BlackRock and Binance: Institutional Giants with Massive Reserves
BlackRock, the world’s largest asset manager, has entered the Bitcoin space with force, amassing 662,871 BTC through its ETF and institutional offerings. This move underscores Wall Street’s growing acceptance of digital assets. Binance, despite facing regulatory scrutiny, holds 611,520 BTC, making it one of the largest custodians globally. These holdings are essential for liquidity and operational reserves, especially given Binance’s massive trading volumes.

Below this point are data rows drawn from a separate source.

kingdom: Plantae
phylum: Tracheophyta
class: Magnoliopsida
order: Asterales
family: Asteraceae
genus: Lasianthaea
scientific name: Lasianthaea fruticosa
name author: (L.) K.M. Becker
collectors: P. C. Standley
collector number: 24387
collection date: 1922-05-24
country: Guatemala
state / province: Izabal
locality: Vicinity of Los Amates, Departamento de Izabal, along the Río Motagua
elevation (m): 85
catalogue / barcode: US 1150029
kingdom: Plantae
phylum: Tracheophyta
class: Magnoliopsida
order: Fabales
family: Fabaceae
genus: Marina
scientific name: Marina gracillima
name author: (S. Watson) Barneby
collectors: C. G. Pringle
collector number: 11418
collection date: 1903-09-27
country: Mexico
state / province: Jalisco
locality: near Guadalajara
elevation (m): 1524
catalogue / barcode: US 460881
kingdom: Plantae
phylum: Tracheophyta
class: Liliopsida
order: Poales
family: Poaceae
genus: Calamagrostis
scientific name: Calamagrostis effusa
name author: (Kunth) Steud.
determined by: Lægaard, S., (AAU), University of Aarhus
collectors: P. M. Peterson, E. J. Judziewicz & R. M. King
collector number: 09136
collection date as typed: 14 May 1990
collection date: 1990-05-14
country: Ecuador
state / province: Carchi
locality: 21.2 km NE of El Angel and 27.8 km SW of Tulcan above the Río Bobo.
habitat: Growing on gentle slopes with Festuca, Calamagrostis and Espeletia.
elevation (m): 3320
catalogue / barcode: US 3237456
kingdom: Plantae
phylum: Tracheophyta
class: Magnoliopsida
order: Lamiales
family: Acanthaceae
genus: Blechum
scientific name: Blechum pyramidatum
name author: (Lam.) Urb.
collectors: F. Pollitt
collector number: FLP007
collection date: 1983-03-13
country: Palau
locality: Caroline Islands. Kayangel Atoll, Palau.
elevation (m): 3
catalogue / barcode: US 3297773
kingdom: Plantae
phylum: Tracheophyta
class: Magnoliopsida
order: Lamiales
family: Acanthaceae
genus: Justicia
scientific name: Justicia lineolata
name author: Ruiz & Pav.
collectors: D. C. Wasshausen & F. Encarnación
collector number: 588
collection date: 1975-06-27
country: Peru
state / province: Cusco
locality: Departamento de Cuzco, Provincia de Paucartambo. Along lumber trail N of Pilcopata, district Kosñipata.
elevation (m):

The Road Ahead: Metaplanet’s Ambitions and Market Implications
Metaplanet’s rise is emblematic of a broader trend: non-U.S. firms are beginning to assert dominance in Bitcoin accumulation. With a target of 30,000 BTC by the end of 2025, the company is on track to surpass CleanSpark and potentially challenge Galaxy Digital for the fourth spot. Its U.S.-based subsidiary, Metaplanet Treasury Corp, has also received board approval for up to $5 billion in funding, signaling a global expansion of its Bitcoin strategy.
As of mid-2025, public companies collectively hold over 693,000 BTC, or roughly 3.3% of Bitcoin’s circulating supply. With institutional conviction deepening and regulatory frameworks maturing, corporate treasuries are poised to become even more influential in shaping Bitcoin’s price dynamics and long-term stability.